--- Task directions ---
Only what runs from the line with "middle dip: (506, 280)" to the end of the data should appear in the answer, exactly as written and without pictures.

--- Extracted entries ---
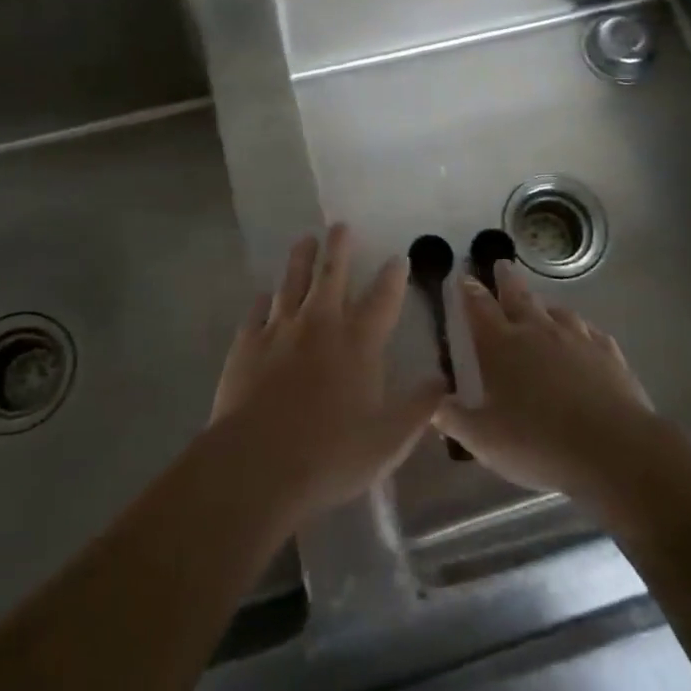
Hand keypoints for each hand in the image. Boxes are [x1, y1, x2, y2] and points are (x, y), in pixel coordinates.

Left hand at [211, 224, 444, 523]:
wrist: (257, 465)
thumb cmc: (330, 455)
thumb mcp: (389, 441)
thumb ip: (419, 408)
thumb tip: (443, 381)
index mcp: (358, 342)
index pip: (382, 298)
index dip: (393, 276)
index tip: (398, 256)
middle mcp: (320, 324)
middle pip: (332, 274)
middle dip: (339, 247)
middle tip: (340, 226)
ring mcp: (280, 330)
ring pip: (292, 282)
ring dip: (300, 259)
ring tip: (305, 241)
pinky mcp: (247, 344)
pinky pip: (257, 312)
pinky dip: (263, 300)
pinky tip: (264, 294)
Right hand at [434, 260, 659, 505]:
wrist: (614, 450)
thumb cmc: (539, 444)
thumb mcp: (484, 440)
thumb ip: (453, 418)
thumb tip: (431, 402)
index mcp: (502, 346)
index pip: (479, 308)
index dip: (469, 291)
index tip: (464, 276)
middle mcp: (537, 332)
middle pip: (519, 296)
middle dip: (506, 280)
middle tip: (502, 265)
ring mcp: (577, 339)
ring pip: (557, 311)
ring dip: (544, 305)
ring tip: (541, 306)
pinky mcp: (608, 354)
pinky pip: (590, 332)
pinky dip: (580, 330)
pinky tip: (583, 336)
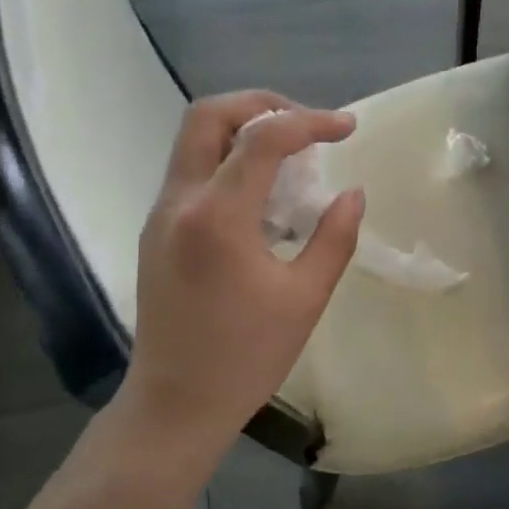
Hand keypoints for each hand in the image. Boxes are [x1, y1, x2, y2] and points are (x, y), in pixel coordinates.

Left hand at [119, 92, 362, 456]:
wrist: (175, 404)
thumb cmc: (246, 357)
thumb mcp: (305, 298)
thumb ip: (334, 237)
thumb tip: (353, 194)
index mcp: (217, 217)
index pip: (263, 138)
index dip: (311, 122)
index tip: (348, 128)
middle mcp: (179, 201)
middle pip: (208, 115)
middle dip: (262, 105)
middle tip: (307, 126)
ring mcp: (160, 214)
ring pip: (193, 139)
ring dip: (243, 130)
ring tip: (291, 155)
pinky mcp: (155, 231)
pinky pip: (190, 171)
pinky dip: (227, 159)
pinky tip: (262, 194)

--- Solution ---
middle dip: (506, 280)
middle tip: (502, 265)
ring mcp: (577, 339)
ring pip: (557, 311)
ring dip: (544, 305)
ring tip: (541, 306)
pinky mcp: (608, 354)
pinky pip: (590, 332)
pinky dip: (580, 330)
pinky tip: (583, 336)
Hand keypoints for each hand in the image. Boxes are [x1, y1, x2, y2] and points are (x, y), in pixel coordinates.

Left hand at [119, 92, 362, 456]:
wrist: (175, 404)
thumb cmc: (246, 357)
thumb mcp: (305, 298)
thumb ip: (334, 237)
thumb tip: (353, 194)
index mcp: (217, 217)
index pip: (263, 138)
index dip: (311, 122)
index tip: (348, 128)
middle mcp: (179, 201)
middle pip: (208, 115)
middle dip: (262, 105)
middle tip: (307, 126)
ring mcp: (160, 214)
ring pip: (193, 139)
ring dip: (243, 130)
ring tip: (291, 155)
pinky mcp: (155, 231)
pinky pip: (190, 171)
pinky dip: (227, 159)
pinky tip: (262, 194)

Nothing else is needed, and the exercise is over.